Seven Tokyo galleries put aside their rivalry and form a collective, while London prepares to pull out the stops for Frieze week.
The words “cut” and “throat” may apply to rival art galleries in some cities. But in Tokyo, a more harmonious story unfolds. Seven independent galleries have joined forces to create the New Tokyo Contemporaries (NTC), a collective determined to revitalise the city’s art scene.
A refreshing alliance, the group produces a growing number of events, installations, salons and performances as well as publicising individual exhibitions. Members include seven of Tokyo’s most high-profile young galleries: Mujin-to Production, Yuka Sasahara, Misako & Rosen, Arataniurano, Take Ninagawa, Aoyama | Meguro and Zenshi.
“NTC is distinct,” says Jeffrey Rosen of Misako & Rosen.“We represent the city’s only concentration of younger galleries with international reach and with particular focus on developing a new generation of Japanese artists.”
It was in 2008 that the group took shape following a collaborative project in the Shin-Marunouchi building. This year, NTC staged its first “art month”, with a series of events across Tokyo, while future projects include installations in a temporary “art hotel” for the city’s design week in October. “NTC is not so much about the art market,” says Atsuko Ninagawa of Take Ninagawa. “It’s more about creating an art scene. We want to liven things up.”
It may feel off the beaten track, but this old working class district has a warehouse complex (including Tomio Koyama and Taka Ishii) as well as the Museum of Contemporary Art and a string of tiny galleries (Mujin-to has moved there).
The birthplace of the city’s contemporary art scene, countless independent galleries can still be found here today among the upmarket department stores.

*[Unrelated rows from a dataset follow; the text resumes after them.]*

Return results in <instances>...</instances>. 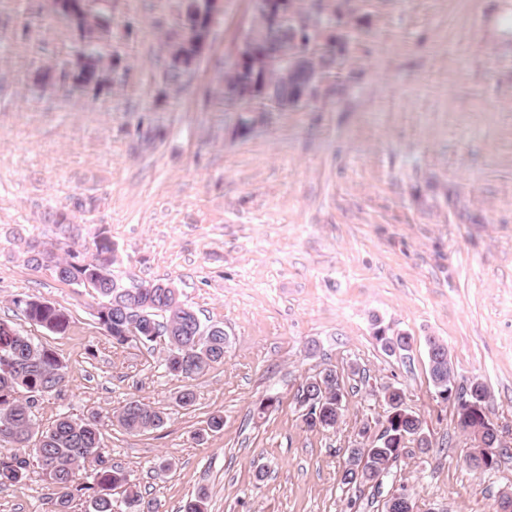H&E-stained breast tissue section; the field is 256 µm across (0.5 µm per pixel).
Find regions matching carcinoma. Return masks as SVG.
<instances>
[{
	"label": "carcinoma",
	"mask_w": 512,
	"mask_h": 512,
	"mask_svg": "<svg viewBox=\"0 0 512 512\" xmlns=\"http://www.w3.org/2000/svg\"><path fill=\"white\" fill-rule=\"evenodd\" d=\"M322 0H291L288 17L280 24L269 23L265 13H253L248 28L252 38L271 53L289 48L292 32L296 29H319L330 16L318 7ZM56 13L66 15L79 37V46L72 64L79 67V78L65 87L69 93L90 94L96 99L111 89L105 76L113 71V57L104 54L98 39L103 25L83 19L85 5L77 0H51ZM347 51V43L338 39L334 50L328 52L318 46L301 66L293 60L279 64L270 72L273 92L257 95L251 108L262 115L278 110L284 99L292 98L296 89L313 76L328 79ZM198 61L178 60L173 43L167 44V59L161 74L164 89L177 93L195 74ZM247 81V75L225 69L222 76L224 106H237V89ZM96 200L80 195L70 197L64 210L71 222L91 213ZM24 244L26 263L37 270L48 261L53 264L56 278L65 284H79L90 288L98 298V324L117 346L142 345L150 351L162 348L161 365L165 372L185 380H192L216 364L224 362V327L201 322L197 313L169 288L161 287V280H144L146 285L137 307L131 315L139 318L138 336L128 335L129 318L112 313L113 285L121 283L114 271L96 257L77 254L60 256L45 249L46 240L32 244L18 236ZM12 303L22 309L33 323L54 333H63L69 325L67 314L60 308L40 300L15 297ZM376 332L387 330V335L376 337L388 355L411 351L410 344L392 337L389 325L379 316L372 319ZM65 365L55 352L20 333L6 321L0 320V486L20 483L29 477L30 465L36 464L42 475L60 488V495L48 500L45 512H73L80 505L84 512H114V495L119 494L125 512H144L143 500L129 483L124 469L109 464L102 447L100 416L74 418L59 414L46 425L34 419L39 401L66 386ZM344 392L336 370L325 368L305 379L298 390L297 403L302 428L319 432L335 427L344 415V406L336 405L337 393ZM403 392L387 385L381 389L385 404L382 433L370 438V427L363 425L358 432L360 441L354 444L358 458L365 459L362 470L350 468L349 449H344L341 484L348 489L360 485H382L391 475V468L405 453L411 436L424 431L423 421L412 411L391 417ZM168 414L138 399H130L113 415L111 423L129 434H139L163 427ZM180 512H208V495L198 493L180 506Z\"/></svg>",
	"instance_id": "carcinoma-1"
}]
</instances>
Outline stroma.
I'll return each mask as SVG.
<instances>
[{"label": "stroma", "instance_id": "1", "mask_svg": "<svg viewBox=\"0 0 512 512\" xmlns=\"http://www.w3.org/2000/svg\"><path fill=\"white\" fill-rule=\"evenodd\" d=\"M350 5V51L330 94L237 137L216 91L249 0H224L193 79L161 108L160 35L177 31L178 0H95L126 66L95 103L29 91L31 73L72 58L76 38L47 0H0V319L67 367L63 396L40 400L38 420L99 414L110 463L163 512L202 490L208 512H381L402 484L419 512H494L512 491V0ZM143 119L165 128L163 142L138 146ZM88 188L102 204L81 220L84 235L105 229L124 283L173 281L222 325V364L188 383L164 372L160 353L113 346L89 289L18 258L14 231L55 238L41 211ZM17 296L62 309L68 329L32 324ZM375 314L413 336V351L385 354ZM430 335L447 343L458 384L489 390L509 448L490 472L467 465L470 441L435 395ZM326 367L345 387L344 417L307 432L297 389ZM187 383L196 401L181 408ZM386 385L403 390L434 448L401 457L381 487L343 491V450L362 424L379 433ZM131 397L167 412L166 424L139 435L108 425ZM269 397L275 408L258 414ZM215 413L223 430L197 441ZM52 492L31 469L0 487V512H44Z\"/></svg>", "mask_w": 512, "mask_h": 512}]
</instances>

Highlights include Gallery Koyanagi and Tokyo Gallery + BTAP – as well as NTC’s Arataniurano.
With all the major collectors and dealers in town, contemporary departments in salerooms across London will bring out the big guns for Frieze week. Two years on from Lehman Brother’s collapse, an Andreas Gursky photograph from its art collection – poignantly of the New York stock exchange – will champion Christie’s evening sale on 14 October.

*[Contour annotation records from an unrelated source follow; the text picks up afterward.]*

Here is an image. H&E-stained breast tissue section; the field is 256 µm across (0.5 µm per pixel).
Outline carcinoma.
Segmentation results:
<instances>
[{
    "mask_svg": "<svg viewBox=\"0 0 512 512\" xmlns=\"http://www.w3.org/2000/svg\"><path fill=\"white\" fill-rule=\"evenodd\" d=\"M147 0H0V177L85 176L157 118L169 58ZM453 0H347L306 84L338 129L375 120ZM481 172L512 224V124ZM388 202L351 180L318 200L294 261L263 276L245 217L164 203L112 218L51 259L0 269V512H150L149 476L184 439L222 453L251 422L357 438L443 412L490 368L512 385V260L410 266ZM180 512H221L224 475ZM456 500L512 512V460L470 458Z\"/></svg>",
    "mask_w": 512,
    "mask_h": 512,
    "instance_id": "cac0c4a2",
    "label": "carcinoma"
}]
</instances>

Sotheby’s has consigned 14 lots from Jerry Hall’s art collection, including a Lucian Freud portrait of the model heavily pregnant, in its evening sale on 15 October. Lucio Fontana’s 1965 slash canvas will flag up Sotheby’s 20th-century Italian sale in the same week.
Andreas Gursky, Stock Exchange, New York:
Est £100,000 to £150,000, Christie’s
Property of Jerry Hall: Lucian Freud, Eight Months Gone:
Et £300,000 to £400,000, Sotheby’s
Andy Warhol, Lenin:
Est £120,000 to £180,000, Christie’s day sale, 15 October
For the seventh year, Deutsche Bank returns as prime sponsor of this month’s Frieze Art Fair. With 56,000 pieces, Deutsche Bank possesses one of the world’s largest and most important corporate art collections, displaying works from Yoshitomo Nara to Joseph Beuys and Wassily Kandinsky in its offices and banks in 48 countries.
What does Deutsche Bank get out of its relationship with Frieze Art Fair?
The relationship would have failed if it was primarily about money, as for the last 30 years the motivation and commitment behind Deutsche Bank’s art programme has been to help show that the bank is about more than money. We benefit from being seen to share similar aims and involvement with new art.
How has Frieze changed the landscape of the art world since 2002?
Frieze has undoubtedly helped to make London one of the centres of the contemporary art world, yet a more crucial part of its success has been to show how great art is being produced from all around the world. In the past few years, we have enjoyed buying from Vitamin Space from China, Project 88 from India and an artist-run gallery called Pist from Turkey.
Deutsche Bank’s is one of the most extensive corporate art collections in the world. How does it maintain its position?
The primary aim of the committees and curators who buy art for the collection must be to remain open to new art. As the market gets broader, the artists have to compete more to get attention. Luckily, this has meant that artists who are seriously challenging the status quo are getting more attention. They have broken the age-old taboo against story-telling, there are more attempts to redraw the world, give us a more critical understanding of old structures and invent new ones.
Frieze Art Fair, 14-17 October.
This year’s Frieze Art Fair sees the return of its Frame programme. Launched last year, Frame presents a series of infant galleries (all younger than six years old), handpicked by curators Daniel Baumann and Cecilia Alemani. Each gallery showcases just one of its artists.